**EXERCISE INPUTS**
● ● ●

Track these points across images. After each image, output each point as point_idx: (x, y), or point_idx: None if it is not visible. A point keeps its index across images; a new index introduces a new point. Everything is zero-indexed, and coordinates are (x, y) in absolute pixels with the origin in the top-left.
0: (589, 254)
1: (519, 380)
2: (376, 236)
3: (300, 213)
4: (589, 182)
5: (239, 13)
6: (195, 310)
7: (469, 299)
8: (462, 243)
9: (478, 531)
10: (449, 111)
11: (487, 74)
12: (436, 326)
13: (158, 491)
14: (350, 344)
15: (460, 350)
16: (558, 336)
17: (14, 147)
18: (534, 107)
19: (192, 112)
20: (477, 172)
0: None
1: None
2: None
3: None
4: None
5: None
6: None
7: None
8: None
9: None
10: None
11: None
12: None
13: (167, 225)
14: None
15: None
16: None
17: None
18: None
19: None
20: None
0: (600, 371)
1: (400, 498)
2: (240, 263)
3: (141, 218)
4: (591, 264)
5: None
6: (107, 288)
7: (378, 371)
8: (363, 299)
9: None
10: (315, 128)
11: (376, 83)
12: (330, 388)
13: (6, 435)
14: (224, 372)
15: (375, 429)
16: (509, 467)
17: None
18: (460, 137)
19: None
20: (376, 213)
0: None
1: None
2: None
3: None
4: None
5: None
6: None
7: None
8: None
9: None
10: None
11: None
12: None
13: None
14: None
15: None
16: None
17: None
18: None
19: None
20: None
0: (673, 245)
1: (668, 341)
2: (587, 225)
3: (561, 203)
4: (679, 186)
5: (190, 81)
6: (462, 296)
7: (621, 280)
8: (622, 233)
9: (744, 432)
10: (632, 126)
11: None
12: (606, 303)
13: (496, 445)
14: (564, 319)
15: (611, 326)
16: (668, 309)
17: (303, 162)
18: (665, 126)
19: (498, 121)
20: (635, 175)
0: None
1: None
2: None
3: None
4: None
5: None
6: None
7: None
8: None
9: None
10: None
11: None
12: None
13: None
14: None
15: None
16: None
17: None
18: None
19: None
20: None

● ● ●

**WHAT IS NEEDED**
Can you print all of the material above again, line for line and without any changes?

**THE OUTPUT**
Track these points across images. After each image, output each point as point_idx: (x, y), or point_idx: None if it is not visible. A point keeps its index across images; a new index introduces a new point. Everything is zero-indexed, and coordinates are (x, y) in absolute pixels with the origin in the top-left.
0: (589, 254)
1: (519, 380)
2: (376, 236)
3: (300, 213)
4: (589, 182)
5: (239, 13)
6: (195, 310)
7: (469, 299)
8: (462, 243)
9: (478, 531)
10: (449, 111)
11: (487, 74)
12: (436, 326)
13: (158, 491)
14: (350, 344)
15: (460, 350)
16: (558, 336)
17: (14, 147)
18: (534, 107)
19: (192, 112)
20: (477, 172)
0: None
1: None
2: None
3: None
4: None
5: None
6: None
7: None
8: None
9: None
10: None
11: None
12: None
13: (167, 225)
14: None
15: None
16: None
17: None
18: None
19: None
20: None
0: (600, 371)
1: (400, 498)
2: (240, 263)
3: (141, 218)
4: (591, 264)
5: None
6: (107, 288)
7: (378, 371)
8: (363, 299)
9: None
10: (315, 128)
11: (376, 83)
12: (330, 388)
13: (6, 435)
14: (224, 372)
15: (375, 429)
16: (509, 467)
17: None
18: (460, 137)
19: None
20: (376, 213)
0: None
1: None
2: None
3: None
4: None
5: None
6: None
7: None
8: None
9: None
10: None
11: None
12: None
13: None
14: None
15: None
16: None
17: None
18: None
19: None
20: None
0: (673, 245)
1: (668, 341)
2: (587, 225)
3: (561, 203)
4: (679, 186)
5: (190, 81)
6: (462, 296)
7: (621, 280)
8: (622, 233)
9: (744, 432)
10: (632, 126)
11: None
12: (606, 303)
13: (496, 445)
14: (564, 319)
15: (611, 326)
16: (668, 309)
17: (303, 162)
18: (665, 126)
19: (498, 121)
20: (635, 175)
0: None
1: None
2: None
3: None
4: None
5: None
6: None
7: None
8: None
9: None
10: None
11: None
12: None
13: None
14: None
15: None
16: None
17: None
18: None
19: None
20: None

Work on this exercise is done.